• GOAL OF THE EXERCISE:
Report every line of the records beneath this task that holds the string "none".

• Before-and-after scene images:
──────────────────────────────

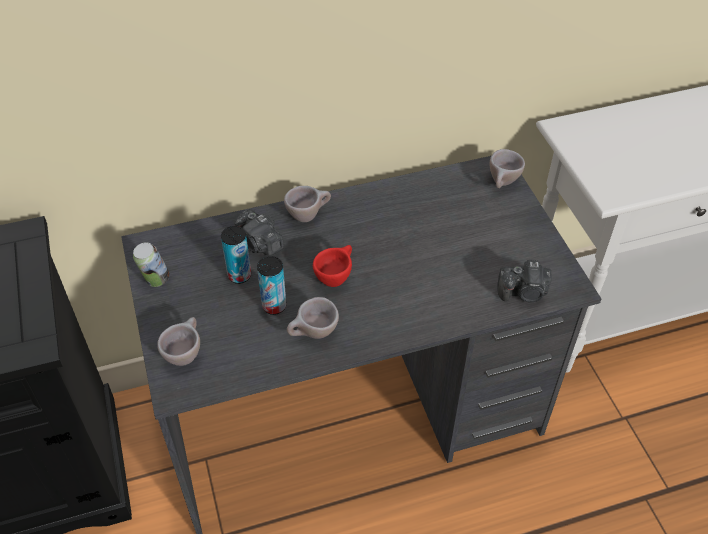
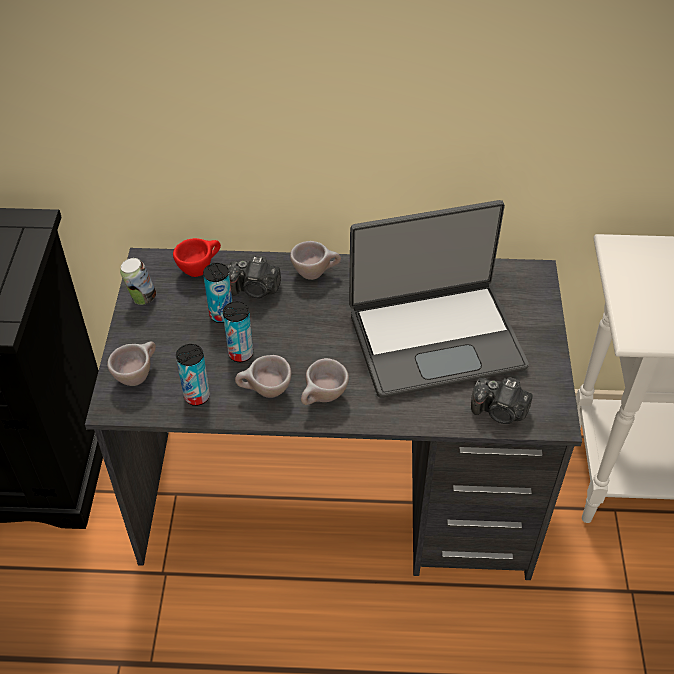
camera: 20 degrees right, 0 degrees up
(251, 356) = (197, 396): none -> can
(260, 244) = (255, 289): camera -> camera turned 60 degrees counterclockwise
(335, 277) = (313, 342): red cup -> red cup (200, 269)
(440, 244) = (435, 338): none -> laptop
(502, 184) = (533, 293): beige cup -> beige cup (322, 399)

──────────────────────────────

• EXERCISE SOLUTION:
(251, 356) = (197, 396): none -> can
(440, 244) = (435, 338): none -> laptop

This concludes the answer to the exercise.